*Exercise:*
Output the data exactly, with every line intact.

----- Records provided -----

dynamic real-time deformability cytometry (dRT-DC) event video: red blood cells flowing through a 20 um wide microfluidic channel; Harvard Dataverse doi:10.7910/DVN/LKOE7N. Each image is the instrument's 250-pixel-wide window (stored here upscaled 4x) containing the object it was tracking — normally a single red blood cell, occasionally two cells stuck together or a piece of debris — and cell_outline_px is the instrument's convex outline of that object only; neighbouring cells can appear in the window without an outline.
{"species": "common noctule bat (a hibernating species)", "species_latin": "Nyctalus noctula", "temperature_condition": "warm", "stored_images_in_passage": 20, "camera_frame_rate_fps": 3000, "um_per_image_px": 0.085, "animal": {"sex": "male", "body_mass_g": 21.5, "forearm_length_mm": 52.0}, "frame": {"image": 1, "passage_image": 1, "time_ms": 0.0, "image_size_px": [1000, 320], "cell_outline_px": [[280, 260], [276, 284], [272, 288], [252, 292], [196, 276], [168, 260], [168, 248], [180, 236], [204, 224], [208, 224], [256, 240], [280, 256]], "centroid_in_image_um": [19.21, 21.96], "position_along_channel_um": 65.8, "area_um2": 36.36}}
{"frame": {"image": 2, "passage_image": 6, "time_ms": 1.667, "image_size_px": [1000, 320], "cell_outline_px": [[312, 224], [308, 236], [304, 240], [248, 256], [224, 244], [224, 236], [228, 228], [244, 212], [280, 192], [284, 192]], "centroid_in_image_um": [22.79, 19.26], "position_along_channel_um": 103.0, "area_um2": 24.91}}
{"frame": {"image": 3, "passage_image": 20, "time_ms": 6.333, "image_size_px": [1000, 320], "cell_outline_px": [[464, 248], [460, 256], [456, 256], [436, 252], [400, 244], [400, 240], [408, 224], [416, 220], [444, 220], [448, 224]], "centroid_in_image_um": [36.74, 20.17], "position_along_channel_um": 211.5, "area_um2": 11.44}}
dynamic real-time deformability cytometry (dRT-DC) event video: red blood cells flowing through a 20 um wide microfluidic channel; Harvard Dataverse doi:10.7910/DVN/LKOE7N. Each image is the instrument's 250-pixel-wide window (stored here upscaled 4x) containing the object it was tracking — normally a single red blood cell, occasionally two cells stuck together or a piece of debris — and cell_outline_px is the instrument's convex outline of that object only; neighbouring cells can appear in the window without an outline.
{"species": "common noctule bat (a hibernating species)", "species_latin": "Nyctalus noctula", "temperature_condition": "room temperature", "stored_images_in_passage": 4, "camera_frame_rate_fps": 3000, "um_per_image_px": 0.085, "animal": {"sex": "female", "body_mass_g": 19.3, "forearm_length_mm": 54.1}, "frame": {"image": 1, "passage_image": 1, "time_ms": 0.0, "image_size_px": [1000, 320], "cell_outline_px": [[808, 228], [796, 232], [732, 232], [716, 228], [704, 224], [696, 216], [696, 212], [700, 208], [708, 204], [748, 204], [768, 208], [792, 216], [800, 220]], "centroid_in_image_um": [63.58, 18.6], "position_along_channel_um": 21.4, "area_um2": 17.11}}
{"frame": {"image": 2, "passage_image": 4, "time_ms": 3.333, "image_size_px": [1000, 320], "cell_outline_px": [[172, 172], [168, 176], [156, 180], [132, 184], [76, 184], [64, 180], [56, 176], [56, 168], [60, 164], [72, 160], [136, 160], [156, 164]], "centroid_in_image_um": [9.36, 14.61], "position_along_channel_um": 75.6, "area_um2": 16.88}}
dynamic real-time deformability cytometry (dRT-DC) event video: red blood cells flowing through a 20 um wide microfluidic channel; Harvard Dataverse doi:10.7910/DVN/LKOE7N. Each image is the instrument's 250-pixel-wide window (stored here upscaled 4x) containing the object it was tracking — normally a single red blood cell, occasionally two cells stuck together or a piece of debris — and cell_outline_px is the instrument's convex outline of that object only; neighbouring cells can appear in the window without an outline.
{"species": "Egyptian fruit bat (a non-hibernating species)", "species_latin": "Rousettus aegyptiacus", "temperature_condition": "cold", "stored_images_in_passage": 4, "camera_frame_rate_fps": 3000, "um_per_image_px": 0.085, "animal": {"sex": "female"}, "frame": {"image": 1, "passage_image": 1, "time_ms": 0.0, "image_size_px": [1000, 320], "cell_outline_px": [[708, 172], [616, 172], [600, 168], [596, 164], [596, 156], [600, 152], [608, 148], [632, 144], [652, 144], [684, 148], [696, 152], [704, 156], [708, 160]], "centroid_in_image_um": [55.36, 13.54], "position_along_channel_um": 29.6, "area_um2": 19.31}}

-----

*The reply:*
dynamic real-time deformability cytometry (dRT-DC) event video: red blood cells flowing through a 20 um wide microfluidic channel; Harvard Dataverse doi:10.7910/DVN/LKOE7N. Each image is the instrument's 250-pixel-wide window (stored here upscaled 4x) containing the object it was tracking — normally a single red blood cell, occasionally two cells stuck together or a piece of debris — and cell_outline_px is the instrument's convex outline of that object only; neighbouring cells can appear in the window without an outline.
{"species": "common noctule bat (a hibernating species)", "species_latin": "Nyctalus noctula", "temperature_condition": "warm", "stored_images_in_passage": 20, "camera_frame_rate_fps": 3000, "um_per_image_px": 0.085, "animal": {"sex": "male", "body_mass_g": 21.5, "forearm_length_mm": 52.0}, "frame": {"image": 1, "passage_image": 1, "time_ms": 0.0, "image_size_px": [1000, 320], "cell_outline_px": [[280, 260], [276, 284], [272, 288], [252, 292], [196, 276], [168, 260], [168, 248], [180, 236], [204, 224], [208, 224], [256, 240], [280, 256]], "centroid_in_image_um": [19.21, 21.96], "position_along_channel_um": 65.8, "area_um2": 36.36}}
{"frame": {"image": 2, "passage_image": 6, "time_ms": 1.667, "image_size_px": [1000, 320], "cell_outline_px": [[312, 224], [308, 236], [304, 240], [248, 256], [224, 244], [224, 236], [228, 228], [244, 212], [280, 192], [284, 192]], "centroid_in_image_um": [22.79, 19.26], "position_along_channel_um": 103.0, "area_um2": 24.91}}
{"frame": {"image": 3, "passage_image": 20, "time_ms": 6.333, "image_size_px": [1000, 320], "cell_outline_px": [[464, 248], [460, 256], [456, 256], [436, 252], [400, 244], [400, 240], [408, 224], [416, 220], [444, 220], [448, 224]], "centroid_in_image_um": [36.74, 20.17], "position_along_channel_um": 211.5, "area_um2": 11.44}}
dynamic real-time deformability cytometry (dRT-DC) event video: red blood cells flowing through a 20 um wide microfluidic channel; Harvard Dataverse doi:10.7910/DVN/LKOE7N. Each image is the instrument's 250-pixel-wide window (stored here upscaled 4x) containing the object it was tracking — normally a single red blood cell, occasionally two cells stuck together or a piece of debris — and cell_outline_px is the instrument's convex outline of that object only; neighbouring cells can appear in the window without an outline.
{"species": "common noctule bat (a hibernating species)", "species_latin": "Nyctalus noctula", "temperature_condition": "room temperature", "stored_images_in_passage": 4, "camera_frame_rate_fps": 3000, "um_per_image_px": 0.085, "animal": {"sex": "female", "body_mass_g": 19.3, "forearm_length_mm": 54.1}, "frame": {"image": 1, "passage_image": 1, "time_ms": 0.0, "image_size_px": [1000, 320], "cell_outline_px": [[808, 228], [796, 232], [732, 232], [716, 228], [704, 224], [696, 216], [696, 212], [700, 208], [708, 204], [748, 204], [768, 208], [792, 216], [800, 220]], "centroid_in_image_um": [63.58, 18.6], "position_along_channel_um": 21.4, "area_um2": 17.11}}
{"frame": {"image": 2, "passage_image": 4, "time_ms": 3.333, "image_size_px": [1000, 320], "cell_outline_px": [[172, 172], [168, 176], [156, 180], [132, 184], [76, 184], [64, 180], [56, 176], [56, 168], [60, 164], [72, 160], [136, 160], [156, 164]], "centroid_in_image_um": [9.36, 14.61], "position_along_channel_um": 75.6, "area_um2": 16.88}}
dynamic real-time deformability cytometry (dRT-DC) event video: red blood cells flowing through a 20 um wide microfluidic channel; Harvard Dataverse doi:10.7910/DVN/LKOE7N. Each image is the instrument's 250-pixel-wide window (stored here upscaled 4x) containing the object it was tracking — normally a single red blood cell, occasionally two cells stuck together or a piece of debris — and cell_outline_px is the instrument's convex outline of that object only; neighbouring cells can appear in the window without an outline.
{"species": "Egyptian fruit bat (a non-hibernating species)", "species_latin": "Rousettus aegyptiacus", "temperature_condition": "cold", "stored_images_in_passage": 4, "camera_frame_rate_fps": 3000, "um_per_image_px": 0.085, "animal": {"sex": "female"}, "frame": {"image": 1, "passage_image": 1, "time_ms": 0.0, "image_size_px": [1000, 320], "cell_outline_px": [[708, 172], [616, 172], [600, 168], [596, 164], [596, 156], [600, 152], [608, 148], [632, 144], [652, 144], [684, 148], [696, 152], [704, 156], [708, 160]], "centroid_in_image_um": [55.36, 13.54], "position_along_channel_um": 29.6, "area_um2": 19.31}}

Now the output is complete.